Recomendo a leitura de todas as obras de Cairbar Schutel. Todas possuem conteúdo altamente doutrinário. Mesmo tendo sido escritas há praticamente um século, mantêm a atualidade. Eu recomendaria em especial a leitura do livro Parábolas e Ensinos de Jesus. Esta obra, publicada em 1928, é um verdadeiro tratado sobre as parábolas de Jesus. As explicações de Cairbar colocam luzes ao entendimento evangélico. Para quem pratica a leitura d’ O Evangelho segundo o Espiritismo, o Parábolas enriquece o entendimento do leitor.
Para você, residindo na cidade onde laborou Schutel, e também com a experiência internacional que acumulou quando residiu no exterior, que ângulo de visão lhe oferece o trabalho de Schutel visto com a ótica do conhecimento espírita e da atualidade do movimento espírita?
A experiência de seis anos residindo na Suécia foi muito valiosa. A convivência com espíritas de vários países europeus permitiu-me viver num cenário onde o Espiritismo ainda é desconhecido pela maioria. Diante dessa situação, pude testemunhar o início do trabalho de divulgação espírita. Um terreno árido, onde não existia literatura espírita, nem espíritas. Consegui imaginar o que Cairbar vivenciou nos primórdios da divulgação espírita no Brasil. Tivemos a oportunidade de “esquecer” exemplares d’ O Evangelho segundo o Espiritismo nos trens de Estocolmo (lembrando que Cairbar fazia o mesmo com os exemplares do jornal O Clarim), na esperança de que alguém pudesse se interessar. Participamos da organização de palestras, com a ida de oradores como Divaldo Franco, com pouquíssima adesão popular nos seus primórdios, mas que aos poucos as barreiras foram sendo vencidas. Enfim, o trabalho de Schutel é inspirador em qualquer lugar do mundo!
Algo marcante que gostaria de ressaltar aos leitores, seja da literatura produzida por Schutel, seja dos exemplos deixados pelo grande seareiro?

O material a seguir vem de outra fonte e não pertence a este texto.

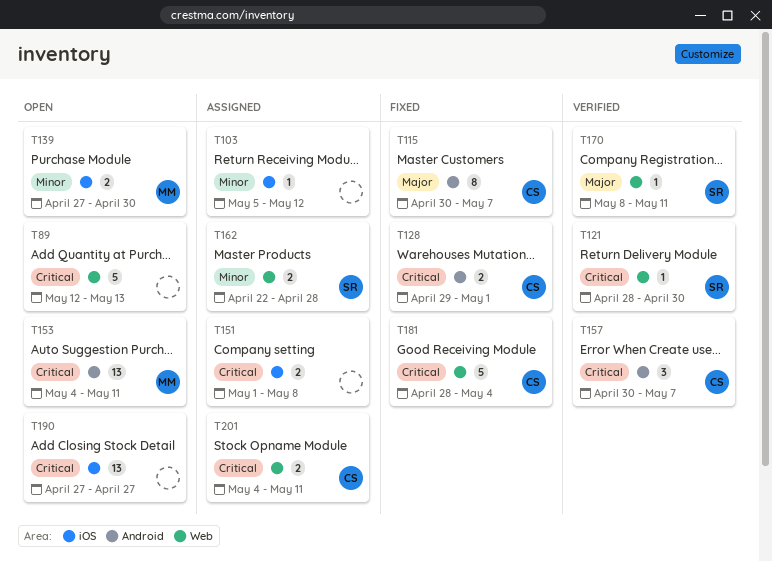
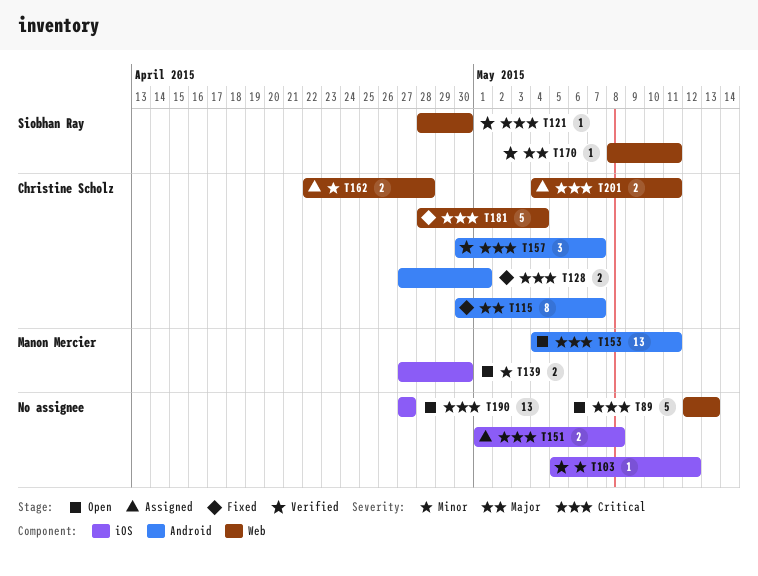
T103, status: Assigned -> Verified
T128, start: Apr 29 -> Apr 27
T162, owner: Siobhan Ray -> Christine Scholz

Sim, eu gostaria de trazer mais exemplos deixados pelo grande seareiro.
Ao conhecer o Espiritismo, Cairbar passou a divulgá-lo nos seus periódicos, distribuindo-os em cemitérios, trens, enfrentando seus opositores com inteligência e maestria.
Cairbar construiu barracos no terreno de sua casa para abrigar desamparados, doentes e miseráveis. Ele não somente acolhia, mas ajudava a alimentá-los, por vezes sentando-se à mesa junto com seus assistidos.
Colocou sua farmácia à disposição dos mais necessitados, atendendo e medicando sem exigir nada em troca. Não à toa foi considerado o Pai da Pobreza de Matão.
Schutel amava os animais, protegia-os, tratando-os como irmãos menores que mereciam atenção e carinho.
Cairbar foi grandioso no exemplo cristão. Ele não se deixou vencer pela vaidade nem pelo orgulho, pois que se manteve – repito – fiel a Jesus.
Suas palavras finais
Cairbar é um modelo de espírita a ser conhecido e imitado. Num mundo repleto de “celebridades” e ídolos de barro, esse espírita é o bom exemplo que segue, imortal, no coração de todos os homens de bem!
Nota
(*) Cidinha é neta de Francisco Velloso, que foi confrade e contemporâneo de Cairbar Schutel. Cidinha Bergman foi fundadora do primeiro centro espírita na Suécia.